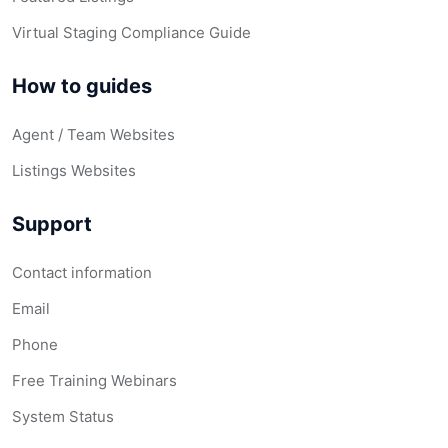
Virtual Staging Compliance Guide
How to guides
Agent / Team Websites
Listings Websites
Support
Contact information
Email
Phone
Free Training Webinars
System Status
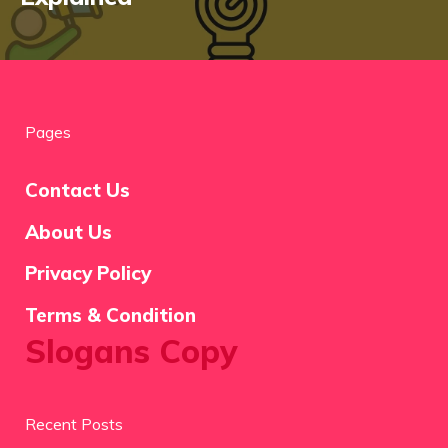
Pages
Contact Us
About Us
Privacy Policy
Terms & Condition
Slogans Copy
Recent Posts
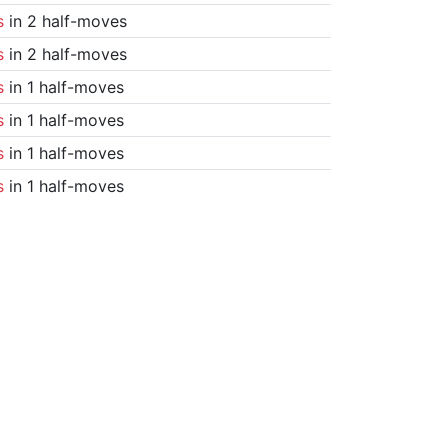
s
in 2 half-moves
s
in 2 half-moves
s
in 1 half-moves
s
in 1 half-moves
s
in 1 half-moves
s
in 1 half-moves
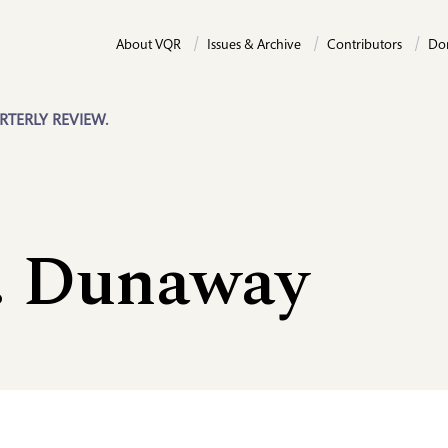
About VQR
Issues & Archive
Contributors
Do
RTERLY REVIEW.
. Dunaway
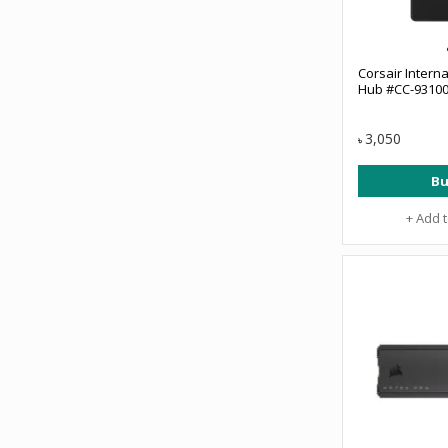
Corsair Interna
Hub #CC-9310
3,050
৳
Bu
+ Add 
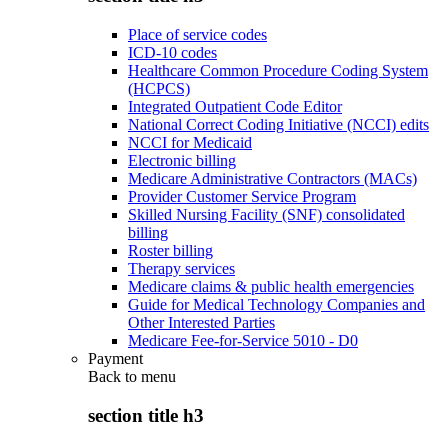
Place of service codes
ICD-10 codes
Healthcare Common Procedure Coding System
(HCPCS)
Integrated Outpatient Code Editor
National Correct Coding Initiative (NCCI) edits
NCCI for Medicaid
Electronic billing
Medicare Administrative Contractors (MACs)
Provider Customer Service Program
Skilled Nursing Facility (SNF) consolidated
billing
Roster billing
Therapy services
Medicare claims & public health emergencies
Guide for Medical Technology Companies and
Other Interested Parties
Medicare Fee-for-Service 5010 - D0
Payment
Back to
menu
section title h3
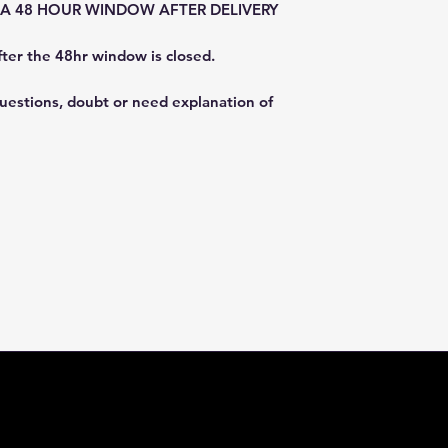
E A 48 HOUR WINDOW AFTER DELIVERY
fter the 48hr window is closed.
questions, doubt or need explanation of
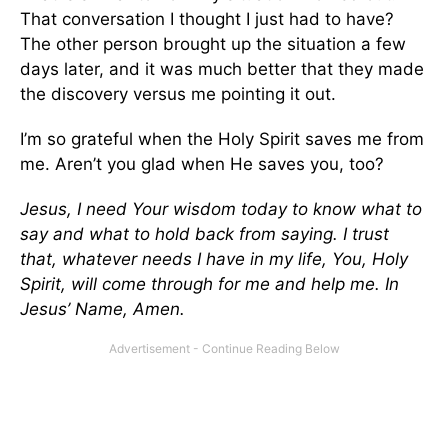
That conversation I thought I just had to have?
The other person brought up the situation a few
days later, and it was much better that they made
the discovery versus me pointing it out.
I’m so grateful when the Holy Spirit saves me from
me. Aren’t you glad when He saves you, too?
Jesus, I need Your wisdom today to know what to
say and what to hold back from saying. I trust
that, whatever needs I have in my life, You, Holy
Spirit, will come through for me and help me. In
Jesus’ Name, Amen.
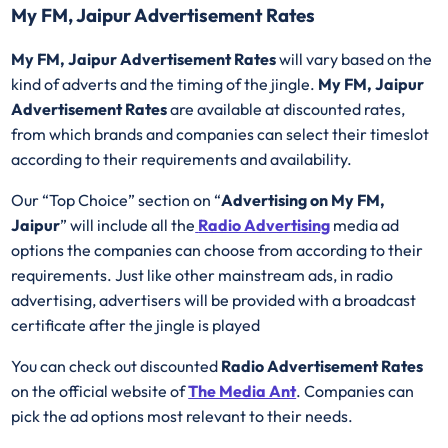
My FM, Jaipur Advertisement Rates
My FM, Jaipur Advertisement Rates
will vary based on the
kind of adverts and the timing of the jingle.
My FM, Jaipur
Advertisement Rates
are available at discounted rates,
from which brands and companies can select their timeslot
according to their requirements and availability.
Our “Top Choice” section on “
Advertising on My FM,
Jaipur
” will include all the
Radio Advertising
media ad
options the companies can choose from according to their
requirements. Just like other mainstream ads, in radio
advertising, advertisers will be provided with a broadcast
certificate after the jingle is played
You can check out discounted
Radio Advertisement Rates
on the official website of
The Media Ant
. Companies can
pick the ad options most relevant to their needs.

◆ **Directions for this task**
Could you say how many lines in the listing contain the string "NCCI"? Only the number, please.

◆ **Solution below**
2